Hartvig and Jensen (2000) also use a spatial mixture model, on FMRI data. Their solution to the problem of not knowing the partition function for discrete MRF priors is to use a different spatial prior altogether. The joint spatial prior over the map of labels is specified indirectly by specifying the marginal prior for the labels in a voxel neighbourhood. The advantage is that by choosing marginal priors which depend on summary statistics (such as the number of voxels in the voxel neighbourhood of the same class) the posterior probability that a voxel is activated can be calculated analytically. This provides inference which is much quicker than iterative techniques such as ICM, simulated annealing or MCMC.

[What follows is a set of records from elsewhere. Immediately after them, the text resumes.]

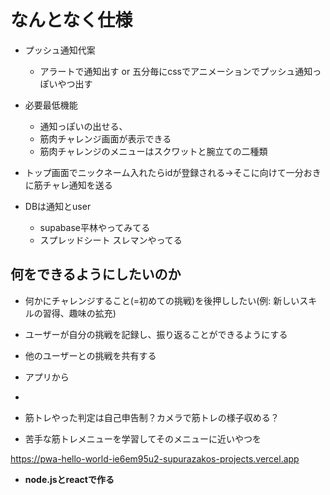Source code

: # なんとなく仕様
- プッシュ通知代案
  - アラートで通知出す or 五分毎にcssでアニメーションでプッシュ通知っぽいやつ出す
- 必要最低機能
  - 通知っぽいの出せる、
  - 筋肉チャレンジ画面が表示できる
  - 筋肉チャレンジのメニューはスクワットと腕立ての二種類
- トップ画面でニックネーム入れたらidが登録される→そこに向けて一分おきに筋チャレ通知を送る

- DBは通知とuser
  - supabase平林やってみてる
  - スプレッドシート スレマンやってる

## 何をできるようにしたいのか

- 何かにチャレンジすること(=初めての挑戦)を後押ししたい(例: 新しいスキルの習得、趣味の拡充)
- ユーザーが自分の挑戦を記録し、振り返ることができるようにする
- 他のユーザーとの挑戦を共有する
- アプリから
-

- 筋トレやった判定は自己申告制？カメラで筋トレの様子収める？
- 苦手な筋トレメニューを学習してそのメニューに近いやつを

https://pwa-hello-world-ie6em95u2-supurazakos-projects.vercel.app

- **node.jsとreactで作る**
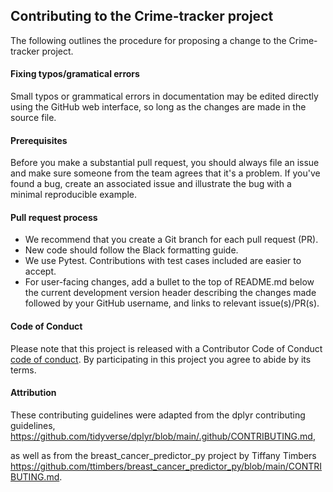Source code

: ## Contributing to the Crime-tracker project

The following outlines the procedure for proposing a change to the Crime-tracker project.

#### Fixing typos/gramatical errors
Small typos or grammatical errors in documentation may be edited directly using the GitHub web interface, so long as the changes are made in the source file.

#### Prerequisites
Before you make a substantial pull request, you should always file an issue and make sure someone from the team agrees that it's a problem. If you've found a bug, create an associated issue and illustrate the bug with a minimal reproducible example.

#### Pull request process
- We recommend that you create a Git branch for each pull request (PR).
- New code should follow the Black formatting guide. 
- We use Pytest. Contributions with test cases included are easier to accept.
- For user-facing changes, add a bullet to the top of README.md below the current development version header describing the changes made followed by your GitHub username, and links to relevant issue(s)/PR(s).

#### Code of Conduct
Please note that this project is released with a Contributor Code of Conduct [code of conduct](CODE_OF_CONDUCT.md). By participating in this project you agree to abide by its terms.

#### Attribution
These contributing guidelines were adapted from the dplyr contributing guidelines, 
https://github.com/tidyverse/dplyr/blob/main/.github/CONTRIBUTING.md, 

as well as from the breast_cancer_predictor_py project by Tiffany Timbers
https://github.com/ttimbers/breast_cancer_predictor_py/blob/main/CONTRIBUTING.md.

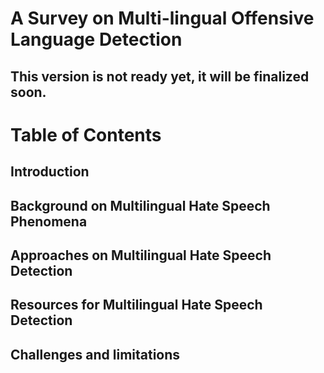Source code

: # A Survey on Multi-lingual Offensive Language Detection

## This version is not ready yet, it will be finalized soon.

# Table of Contents
## Introduction
## Background on Multilingual Hate Speech Phenomena
## Approaches on Multilingual Hate Speech Detection
## Resources for Multilingual Hate Speech Detection
## Challenges and limitations
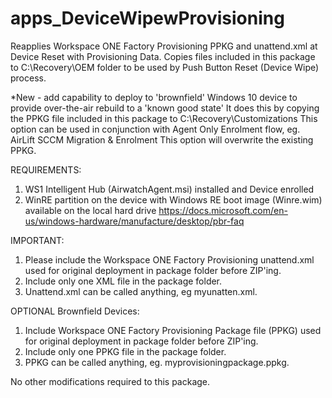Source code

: # apps_DeviceWipewProvisioning
Reapplies Workspace ONE Factory Provisioning PPKG and unattend.xml at Device Reset with Provisioning Data.
Copies files included in this package to C:\Recovery\OEM folder to be used by Push Button Reset (Device Wipe) process.

*New - add capability to deploy to 'brownfield' Windows 10 device to provide over-the-air rebuild to a 'known good state'
It does this by copying the PPKG file included in this package to C:\Recovery\Customizations
This option can be used in conjunction with Agent Only Enrolment flow, eg. AirLift SCCM Migration & Enrolment
This option will overwrite the existing PPKG.

REQUIREMENTS:
1. WS1 Intelligent Hub (AirwatchAgent.msi) installed and Device enrolled
2. WinRE partition on the device with Windows RE boot image (Winre.wim) available on the local hard drive
https://docs.microsoft.com/en-us/windows-hardware/manufacture/desktop/pbr-faq

IMPORTANT:
1. Please include the Workspace ONE Factory Provisioning unattend.xml used for original deployment in package folder before ZIP'ing.
2. Include only one XML file in the package folder.
3. Unattend.xml can be called anything, eg myunatten.xml.

OPTIONAL Brownfield Devices:
1. Include Workspace ONE Factory Provisioning Package file (PPKG) used for original deployment in package folder before ZIP'ing.
2. Include only one PPKG file in the package folder.
3. PPKG can be called anything, eg. myprovisioningpackage.ppkg.

No other modifications required to this package.
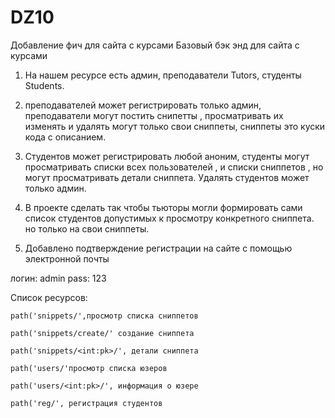 # DZ10
Добавление фич для сайта с курсами
Базовый бэк энд для сайта с курсами
1. На нашем ресурсе есть админ, преподаватели Tutors,
студенты Students. 
2. преподавателей может регистрировать только админ,
преподаватели могут постить снипетты , просматривать их 
изменять и удалять могут только свои сниппеты, сниппеты это куски кода 
с описанием.
3. Студентов может регистрировать любой аноним, студенты могут 
просматривать списки всех  пользователей , и списки сниппетов ,
но могут просматривать детали сниппета. Удалять студентов может только 
админ.

4. В проекте сделать так чтобы тьюторы могли формировать сами 
список студентов допустимых  к просмотру конкретного сниппета.
но только на свои сниппеты. 
5. Добавлено подтверждение регистрации на сайте с помощью электронной почты  

логин: admin pass: 123

Список ресурсов:

    path('snippets/',просмотр списка сниппетов

    path('snippets/create/' создание сниппета

    path('snippets/<int:pk>/', детали сниппета

    path('users/'просмотр списка юзеров

    path('users/<int:pk>/', информация о юзере

    path('reg/', регистрация студентов
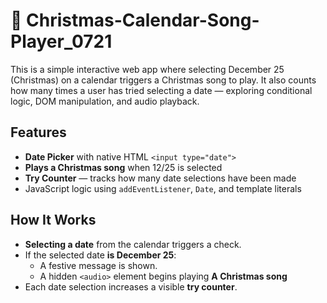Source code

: # 🎄 Christmas-Calendar-Song-Player_0721
This is a simple interactive web app where selecting December 25 (Christmas) on a calendar triggers a Christmas song to play. It also counts how many times a user has tried selecting a date — exploring conditional logic, DOM manipulation, and audio playback.


## Features
- **Date Picker** with native HTML `<input type="date">`
- **Plays a Christmas song** when 12/25 is selected
- **Try Counter** — tracks how many date selections have been made
- JavaScript logic using `addEventListener`, `Date`, and template literals


## How It Works
- **Selecting a date** from the calendar triggers a check.
- If the selected date **is December 25**:
  - A festive message is shown.
  - A hidden `<audio>` element begins playing **A Christmas song**
- Each date selection increases a visible **try counter**.
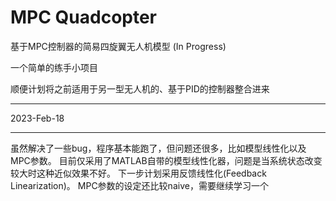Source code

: # MPC Quadcopter
基于MPC控制器的简易四旋翼无人机模型 (In Progress)

一个简单的练手小项目

顺便计划将之前适用于另一型无人机的、基于PID的控制器整合进来

---

2023-Feb-18

---

虽然解决了一些bug，程序基本能跑了，但问题还很多，比如模型线性化以及MPC参数。
目前仅采用了MATLAB自带的模型线性化器，问题是当系统状态改变较大时这种近似效果不好。
下一步计划采用反馈线性化(Feedback Linearization)。
MPC参数的设定还比较naive，需要继续学习一个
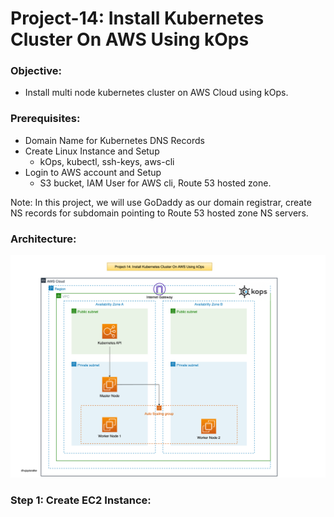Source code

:# Project-14: Install Kubernetes Cluster On AWS Using kOps

### Objective:
- Install multi node kubernetes cluster on AWS Cloud using kOps.

### Prerequisites:
- Domain Name for Kubernetes DNS Records
- Create Linux Instance and Setup
  - kOps, kubectl, ssh-keys, aws-cli
- Login to AWS account and Setup
  - S3 bucket, IAM User for AWS cli, Route 53 hosted zone.

Note: In this project, we will use GoDaddy as our domain registrar, create NS records for subdomain pointing to Route 53 hosted zone NS servers.


### Architecture:

![GitHub Light](./snaps/pro-14-kops-aws.drawio2.png)


### Step 1: Create EC2 Instance:

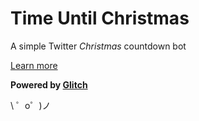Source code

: Time Until Christmas
===================================

A simple Twitter *Christmas* countdown bot

[Learn more](https://medium.com/@crystalcamarao/how-to-develop-a-simple-twitter-countdown-bot-7a1757f5c2c3)


**Powered by [Glitch](https://glitch.com)**

\ ゜o゜)ノ

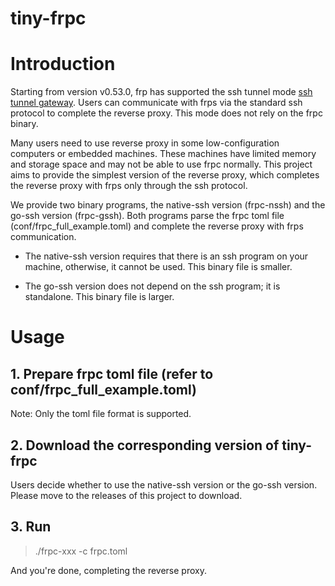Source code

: # tiny-frpc

# Introduction

Starting from version v0.53.0, frp has supported the ssh tunnel mode [ssh tunnel gateway](https://github.com/fatedier/frp?tab=readme-ov-file#ssh-tunnel-gateway). Users can communicate with frps via the standard ssh protocol to complete the reverse proxy. This mode does not rely on the frpc binary.

Many users need to use reverse proxy in some low-configuration computers or embedded machines. These machines have limited memory and storage space and may not be able to use frpc normally. This project aims to provide the simplest version of the reverse proxy, which completes the reverse proxy with frps only through the ssh protocol.

We provide two binary programs, the native-ssh version (frpc-nssh) and the go-ssh version (frpc-gssh). Both programs parse the frpc toml file (conf/frpc_full_example.toml) and complete the reverse proxy with frps communication.

* The native-ssh version requires that there is an ssh program on your machine, otherwise, it cannot be used. This binary file is smaller.

* The go-ssh version does not depend on the ssh program; it is standalone. This binary file is larger.


# Usage

## 1. Prepare frpc toml file (refer to conf/frpc_full_example.toml)
Note: Only the toml file format is supported.

## 2. Download the corresponding version of tiny-frpc
Users decide whether to use the native-ssh version or the go-ssh version. Please move to the releases of this project to download.

## 3. Run
> ./frpc-xxx -c frpc.toml

And you're done, completing the reverse proxy.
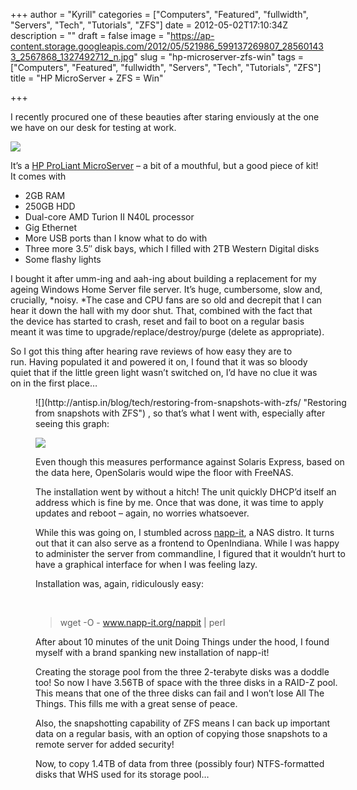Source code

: +++
author = "Kyrill"
categories = ["Computers", "Featured", "fullwidth", "Servers", "Tech", "Tutorials", "ZFS"]
date = 2012-05-02T17:10:34Z
description = ""
draft = false
image = "https://ap-content.storage.googleapis.com/2012/05/521986_599137269807_285601433_2567868_1327492712_n.jpg"
slug = "hp-microserver-zfs-win"
tags = ["Computers", "Featured", "fullwidth", "Servers", "Tech", "Tutorials", "ZFS"]
title = "HP MicroServer + ZFS = Win"

+++


I recently procured one of these beauties after staring enviously at the one we have on our desk for testing at work.

![](http://antisp.in/blog/wp-content/uploads/2012/05/521986_599137269807_285601433_2567868_1327492712_n.jpg)

It’s a [HP ProLiant MicroServer](http://www.ebuyer.com/281915-hp-proliant-turion-ii-n40l-microserver-100-cashback-658553-421) – a bit of a mouthful, but a good piece of kit! It comes with

- 2GB RAM
- 250GB HDD
- Dual-core AMD Turion II N40L processor
- Gig Ethernet
- More USB ports than I know what to do with
- Three more 3.5″ disk bays, which I filled with 2TB Western Digital disks
- Some flashy lights

I bought it after umm-ing and aah-ing about building a replacement for my ageing Windows Home Server file server. It’s huge, cumbersome, slow and, crucially, *noisy. *The case and CPU fans are so old and decrepit that I can hear it down the hall with my door shut. That, combined with the fact that the device has started to crash, reset and fail to boot on a regular basis meant it was time to upgrade/replace/destroy/purge (delete as appropriate).

So I got this thing after hearing rave reviews of how easy they are to run. Having populated it and powered it on, I found that it was so bloody quiet that if the little green light wasn’t switched on, I’d have no clue it was on in the first place…

<figure class="thumbnail wp-caption aligncenter" id="attachment_1565" style="width: 498px">
![](http://antisp.in/blog/tech/restoring-from-snapshots-with-zfs/ "Restoring from snapshots with ZFS")
, so that’s what I went with, especially after seeing this graph:

![](http://antisp.in/blog/wp-content/uploads/2012/05/iops-perfom1-480x327.jpg)

Even though this measures performance against Solaris Express, based on the data here, OpenSolaris would wipe the floor with FreeNAS.

The installation went by without a hitch! The unit quickly DHCP’d itself an address which is fine by me. Once that was done, it was time to apply updates and reboot – again, no worries whatsoever.

While this was going on, I stumbled across [napp-it](http://napp-it.org/), a NAS distro. It turns out that it can also serve as a frontend to OpenIndiana. While I was happy to administer the server from commandline, I figured that it wouldn’t hurt to have a graphical interface for when I was feeling lazy.

Installation was, again, ridiculously easy:

 

> wget -O - www.napp-it.org/nappit | perl

After about 10 minutes of the unit Doing Things under the hood, I found myself with a brand spanking new installation of napp-it!

Creating the storage pool from the three 2-terabyte disks was a doddle too! So now I have 3.56TB of space with the three disks in a RAID-Z pool. This means that one of the three disks can fail and I won’t lose All The Things. This fills me with a great sense of peace.

Also, the snapshotting capability of ZFS means I can back up important data on a regular basis, with an option of copying those snapshots to a remote server for added security!

Now, to copy 1.4TB of data from three (possibly four) NTFS-formatted disks that WHS used for its storage pool…

 


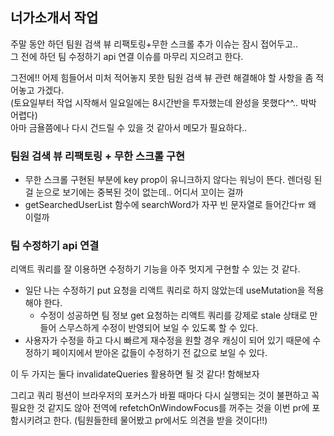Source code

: ## 너가소개서 작업
주말 동안 하던 팀원 검색 뷰 리팩토링+무한 스크롤 추가 이슈는 잠시 접어두고..
<br /> 그 전에 하던 팀 수정하기 api 연결 이슈를 마무리 지으려고 한다.

그전에!! 어제 힘들어서 미처 적어놓지 못한 팀원 검색 뷰 관련 해결해야 할 사항을 좀 적어놓고 가겠다.
<br /> (토요일부터 작업 시작해서 일요일에는 8시간반을 투자했는데 완성을 못했다^^.. 박박 어렵다) 
<br /> 아마 금욜쯤에나 다시 건드릴 수 있을 것 같아서 메모가 필요하다..
### 팀원 검색 뷰 리팩토링 + 무한 스크롤 구현
- 무한 스크롤 구현된 부분에 key prop이 유니크하지 않다는 워닝이 뜬다. 렌더링 된 걸 눈으로 보기에는 중복된 것이 없는데.. 어디서 꼬이는 걸까
- getSearchedUserList 함수에 searchWord가 자꾸 빈 문자열로 들어간다ㅠ 왜 이럴까 

### 팀 수정하기 api 연결
리액트 쿼리를 잘 이용하면 수정하기 기능을 아주 멋지게 구현할 수 있는 것 같다.

- 일단 나는 수정하기 put 요청을 리액트 쿼리로 하지 않았는데 useMutation을 적용해야 한다.
  - 수정이 성공하면 팀 정보 get 요청하는 리액트 쿼리를 강제로 stale 상태로 만들어 스무스하게 수정이 반영되어 보일 수 있도록 할 수 있다.
- 사용자가 수정을 하고 다시 빠르게 재수정을 원할 경우 캐싱이 되어 있기 때문에 수정하기 페이지에서 받아온 값들이 수정하기 전 값으로 보일 수 있다.

이 두 가지는 둘다 invalidateQueries 활용하면 될 것 같다! 함해보자

그리고 쿼리 펑션이 브라우저의 포커스가 바뀔 때마다 다시 실행되는 것이 불편하고 꼭 필요한 것 같지도 않아 전역에 refetchOnWindowFocus를 꺼주는 것을 이번 pr에 포함시키려고 한다. (팀원들한테 물어봤고 pr에서도 의견을 받을 것이다!!)
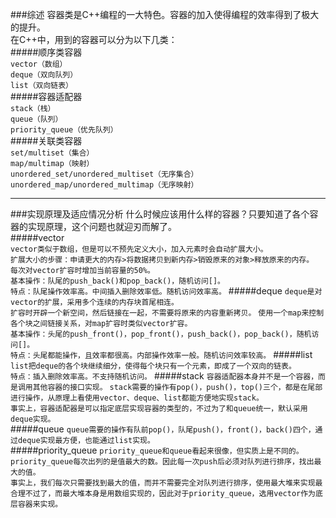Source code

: ###综述
容器类是C++编程的一大特色。容器的加入使得编程的效率得到了极大的提升。  
在C++中，用到的容器可以分为以下几类：  
#####顺序类容器  
`vector（数组）`  
`deque（双向队列）`  
`list（双向链表）`  
#####容器适配器  
`stack（栈）`  
`queue（队列）`  
`priority_queue（优先队列）`  
#####关联类容器  
`set/multiset（集合）`  
`map/multimap（映射）`  
`unordered_set/unordered_multiset（无序集合）`  
`unordered_map/unordered_multimap（无序映射）`  

----

###实现原理及适应情况分析
什么时候应该用什么样的容器？只要知道了各个容器的实现原理，这个问题也就迎刃而解了。  
#####vector  
`vector类似于数组，但是可以不预先定义大小，加入元素时会自动扩展大小。`  
`扩展大小的步骤：申请更大的内存>将数据拷贝到新内存>销毁原来的对象>释放原来的内存。`   
`每次对vector扩容时增加当前容量的50%。`  
`基本操作：队尾的push_back()和pop_back()，随机访问[]。`  
`特点：队尾操作效率高。中间插入删除效率低。随机访问效率高。`
#####deque
`deque是对vector的扩展，采用多个连续的内存块首尾相连。`  
`扩容时开辟一个新空间，然后链接在一起，不需要将原来的内容重新拷贝。` 
`使用一个map来控制各个块之间链接关系，对map扩容时类似vector扩容。`  
`基本操作：头尾的push_front()，pop_front()，push_back()，pop_back()，随机访问[]。`  
`特点：头尾都能操作，且效率都很高。内部操作效率一般。随机访问效率较高。`
#####list
`list把deque的各个块继续细分，使得每个块只有一个元素，即成了一个双向的链表。`  
`特点：插入删除效率高。不支持随机访问。`
#####stack
`容器适配器本身并不是一个容器，而是调用其他容器的接口实现。` 
`stack需要的操作有pop()，push()，top()三个，都是在尾部进行操作，从原理上看使用vector、deque、list都能方便地实现stack。`  
`事实上，容器适配器是可以指定底层实现容器的类型的，不过为了和queue统一，默认采用deque实现。`  
#####queue
`queue需要的操作有队前pop()，队尾push()，front()，back()四个，通过deque实现最方便，也能通过list实现。`  
#####priority_queue
`priority_queue和queue看起来很像，但实质上是不同的。` 
`priority_queue每次出列的是值最大的数。因此每一次push后必须对队列进行排序，找出最大的值。`  
`事实上，我们每次只需要找到最大的值，而并不需要完全对队列进行排序，使用最大堆来实现最合理不过了，而最大堆本身是用数组实现的，因此对于priority_queue，选用vector作为底层容器来实现。`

However, Hartvig and Jensen (2000) themselves make the point that these marginal spatial priors are not as flexible as MRFs. There is also a problem when we come to adaptively determine the global parameters, such as the class distribution parameters and the parameters which control the strength of the spatial regularisation. This is because it is not obvious how to go from the modelling of marginals in voxel neighbourhoods to the joint posterior over the entire spatial map, and it is the latter that is required to do inference on the global parameters. As a result Hartvig and Jensen (2000) propose a contrast function to represent the joint posterior so that the global parameters can be determined. However, whilst a sensible choice of contrast function can be made, it is still somewhat arbitrary. Hence the difference between the resulting global parameter estimates and those that could be obtained if the joint posterior was available is unclear. In addition, this means that there is no formal way to assess or include uncertainty in these global parameters.

In this paper we propose an alternative spatial mixture model to Hartvig and Jensen (2000)'s in determining the amount of spatial regularisation. Unlike Hartvig and Jensen (2000) we use a discrete labels Markov Random Field. This paper describes a novel way to do spatial mixture modelling with a MRF with the amount of spatial regularisation determined unambiguously and adaptively from the data.

This is achieved by approximating the discrete labels with a vector of
continuous weights. The imposed properties of our weights
vector ensures that the new posterior distribution
is the same as the posterior distribution when we
use discrete labels. Crucially, instead of a discrete
MRF prior on the discrete labels, we can now use a
continuous Gaussian MRF (or conditionally specified
auto-regressive process) prior on parameters related to the
continuous weights, for which we *do*
know what the normalising constant is.

Subsequently, are able to automatically determine the continuous Gaussian MRF control parameter, allowing us to adaptively determine the amount of spatial regularisation. Heuristic tuning of control parameters is no longer required. All parameters in the model are adaptively determined from the data.